77. Fredric Warburg, Publisher’s Report

1948

In All Authors are Equal (London: Hutchinson, 1973), pp. 103–4. Fredric Warburg (b. 1898), founder of Secker & Warburg, served in the Home Guard under Orwell; author of An Occupation for Gentlemen (1959).
This is amongst the most terrifying books I have ever read. The savagery of Swift has passed to a successor who looks upon life and finds it becoming ever more intolerable. Orwell must acknowledge a debt to Jack London’s Iron Heel, but in verisimilitude and horror he surpasses this not inconsiderable author. Orwell has no hope, or at least he allows his reader no tiny flickering candlelight of hope. Here is a study in pessimism unrelieved, except perhaps by the thought that, if a man can conceive 1984, he can also will to avoid it. It is a fact that, so far as I can see, there is only one weak link in Orwell’s construction; he nowhere indicates the way in which man, English man, becomes bereft of his humanity.
1984 is Animal Farm writ large and in purely anthropomorphic terms. One hopes (against hope?) that its successor will supply the other side of the picture. For what is 1984 but a picture of man unmanned, of humanity without a heart, of a people without tolerance or civilization, of a government whose sole object is the maintenance of its absolute totalitarian power by every contrivance of cruelty. Here is the Soviet Union to the nth degree, a Stalin who never dies, a secret police with every device of modern technology.
Part One sets the scene. It puts Orwell’s hero, Winston Smith, on the stage. It gives a detailed and terrifying picture of the community in which he lives. It introduces the handful of characters who serve the plot, including Julia with whom Winston falls in love. Here we are given the telescreen, installed in every living-room, through which the secret police perpetually supervise the words, gestures, expressions and thoughts of all members of the Party; newspeak, the language devised by the Party to prevent thought; the big brother (B.B.) whose face a metre wide is to be seen everywhere on placards, etc.; doublethink, the formula for 100% political hypocrisy; the copiously flowing synthetic gin, which alone lubricates the misery of the inhabitants; the Ministry of Truth, with its three slogans—War is Peace, Freedom is Slavery, Ignorance is Strength—and its methods of obliterating past events in the interests of the Party.
The political system which prevails is Ingsoc = English Socialism. This I take to be a deliberate and sadistic attack on socialism and socialist parties generally. It seems to indicate a final breach between Orwell and Socialism, not the socialism of equality and human brotherhood which clearly Orwell no longer expects from socialist parties, but the socialism of marxism and the managerial revolution. 1984 is among other things an attack on Burnham’s managerialism; and it is worth a cool million votes to the conservative party; * it is imaginable that it might have a preface by Winston Churchill after whom its hero is named. 1984 should be published as soon as possible, in June 1949.
Part Two contains the plot, a very simple one. Winston falls in love with a black-haired girl, Julia. This in itself is to be considered heretical and illegal. See Part I, sec. 6 for a discussion of sex and love, but in any case ‘the sexual act, successfully performed, was rebellion. Desire was thoughtcrime….’ A description of their lovemaking follows, and these few passages alone contain a lyrical sensuous quality utterly lacking elsewhere in the book. These passages have the effect of intensifying the horrors which follow.

Listed records:
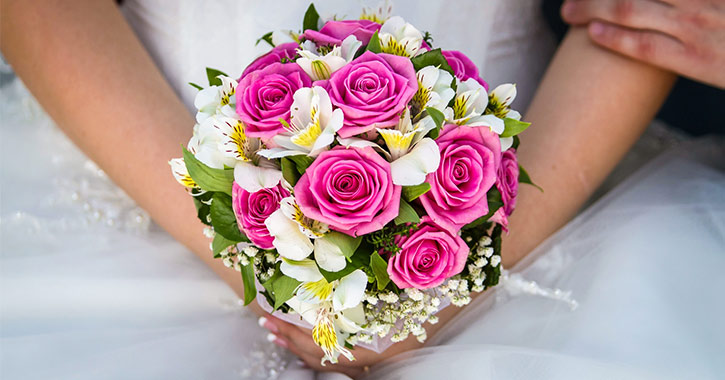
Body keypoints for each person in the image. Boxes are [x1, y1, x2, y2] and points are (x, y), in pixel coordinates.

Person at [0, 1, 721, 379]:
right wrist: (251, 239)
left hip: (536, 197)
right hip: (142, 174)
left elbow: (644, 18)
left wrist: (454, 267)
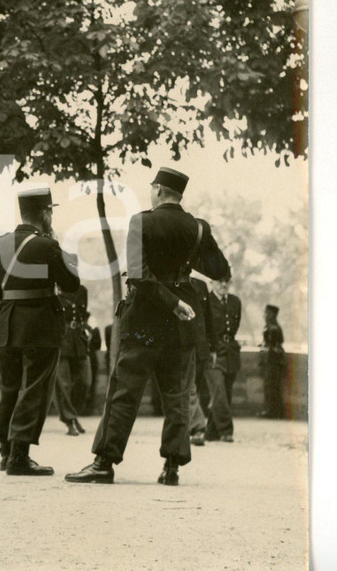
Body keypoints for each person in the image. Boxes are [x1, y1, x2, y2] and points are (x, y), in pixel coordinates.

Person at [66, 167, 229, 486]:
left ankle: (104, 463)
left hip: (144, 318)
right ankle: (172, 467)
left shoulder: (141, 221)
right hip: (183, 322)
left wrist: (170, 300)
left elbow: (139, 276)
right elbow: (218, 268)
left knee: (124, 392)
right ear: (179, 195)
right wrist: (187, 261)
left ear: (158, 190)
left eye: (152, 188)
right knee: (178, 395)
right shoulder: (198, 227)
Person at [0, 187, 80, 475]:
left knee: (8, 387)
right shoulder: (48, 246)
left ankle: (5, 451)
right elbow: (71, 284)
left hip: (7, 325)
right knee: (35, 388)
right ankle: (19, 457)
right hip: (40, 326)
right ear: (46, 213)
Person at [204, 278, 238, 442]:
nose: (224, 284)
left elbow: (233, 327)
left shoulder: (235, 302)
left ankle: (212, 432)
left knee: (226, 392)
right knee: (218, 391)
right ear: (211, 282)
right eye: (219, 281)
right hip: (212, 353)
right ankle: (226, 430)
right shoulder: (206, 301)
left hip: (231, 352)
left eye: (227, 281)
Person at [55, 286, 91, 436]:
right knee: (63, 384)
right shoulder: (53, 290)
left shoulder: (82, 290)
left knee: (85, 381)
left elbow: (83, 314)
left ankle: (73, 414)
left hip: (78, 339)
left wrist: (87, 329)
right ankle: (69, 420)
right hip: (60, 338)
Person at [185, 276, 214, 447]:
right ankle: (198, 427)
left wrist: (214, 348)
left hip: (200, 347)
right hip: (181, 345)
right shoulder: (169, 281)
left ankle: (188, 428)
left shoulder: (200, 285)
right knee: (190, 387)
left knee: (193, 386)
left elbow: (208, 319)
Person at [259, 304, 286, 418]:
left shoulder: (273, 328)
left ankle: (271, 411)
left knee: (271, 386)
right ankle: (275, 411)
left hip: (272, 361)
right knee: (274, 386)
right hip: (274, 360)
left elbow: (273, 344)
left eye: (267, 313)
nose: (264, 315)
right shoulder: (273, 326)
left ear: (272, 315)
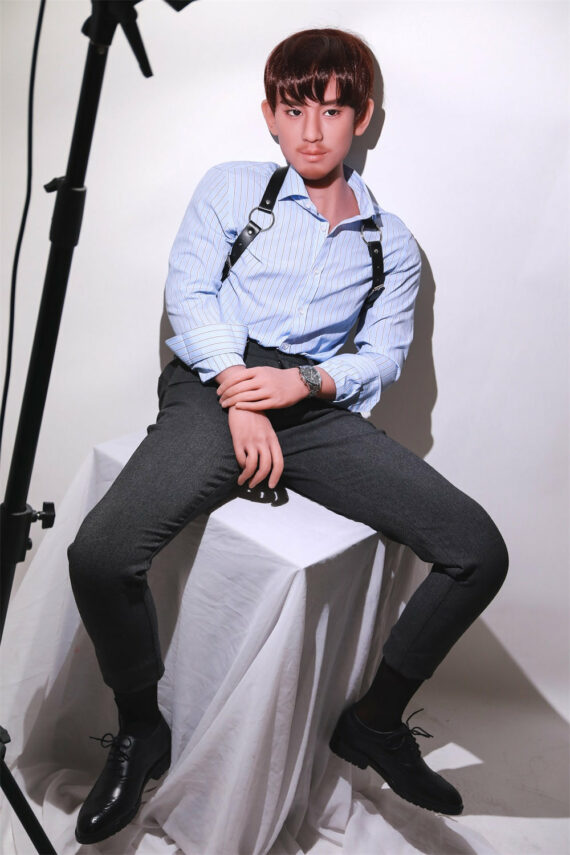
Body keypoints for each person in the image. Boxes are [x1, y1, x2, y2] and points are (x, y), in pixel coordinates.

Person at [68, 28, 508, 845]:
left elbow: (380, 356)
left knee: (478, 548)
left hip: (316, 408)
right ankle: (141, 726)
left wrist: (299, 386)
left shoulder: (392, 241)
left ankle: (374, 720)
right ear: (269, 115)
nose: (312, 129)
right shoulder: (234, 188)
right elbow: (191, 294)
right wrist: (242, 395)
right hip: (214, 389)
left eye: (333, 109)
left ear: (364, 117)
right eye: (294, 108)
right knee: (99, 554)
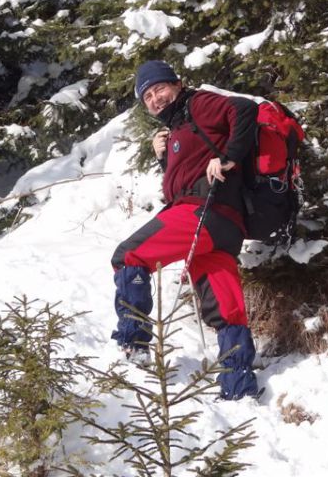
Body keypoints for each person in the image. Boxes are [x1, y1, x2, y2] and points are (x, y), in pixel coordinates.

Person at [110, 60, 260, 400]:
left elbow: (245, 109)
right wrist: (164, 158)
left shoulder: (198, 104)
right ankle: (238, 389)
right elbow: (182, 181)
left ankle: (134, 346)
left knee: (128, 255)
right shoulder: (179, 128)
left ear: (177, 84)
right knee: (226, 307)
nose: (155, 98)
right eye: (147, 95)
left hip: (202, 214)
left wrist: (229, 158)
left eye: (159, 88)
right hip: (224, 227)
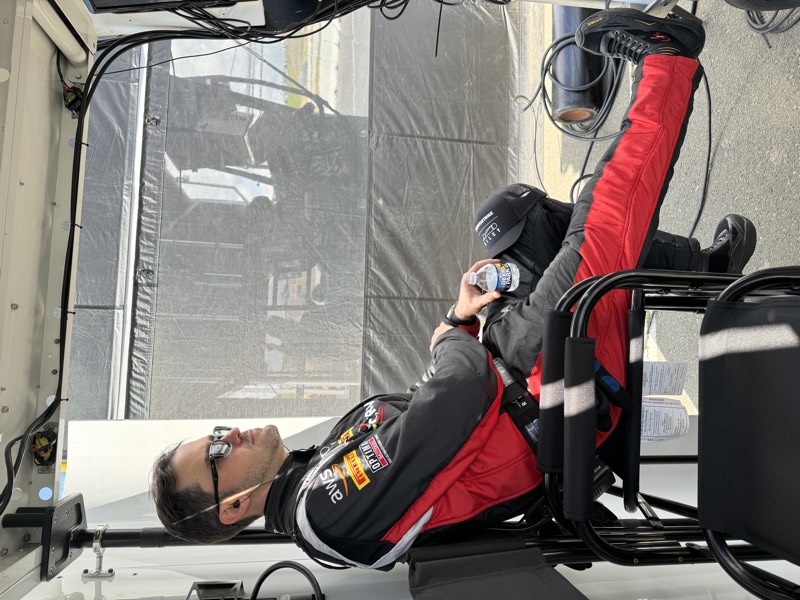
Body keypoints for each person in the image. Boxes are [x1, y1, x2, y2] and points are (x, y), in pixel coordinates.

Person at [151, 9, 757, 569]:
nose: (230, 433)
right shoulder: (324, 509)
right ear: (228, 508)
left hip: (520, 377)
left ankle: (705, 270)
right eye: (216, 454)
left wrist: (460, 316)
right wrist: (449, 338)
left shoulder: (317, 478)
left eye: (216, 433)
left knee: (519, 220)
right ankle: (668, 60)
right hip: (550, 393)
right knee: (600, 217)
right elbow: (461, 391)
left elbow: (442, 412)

Activity list:
1 - In the publisher's report, what political system prevails in the world of 1984?
2 - Please explain, based on the publisher's report, why the passages describing Winston and Julia's lovemaking stand out and what effect they have on the book.

Task-by-task results:
1 - Ingsoc, which stands for English Socialism.

2 - Those few passages have a lyrical, sensuous quality that is missing everywhere else in the book. That contrast makes the horrors that follow feel more intense.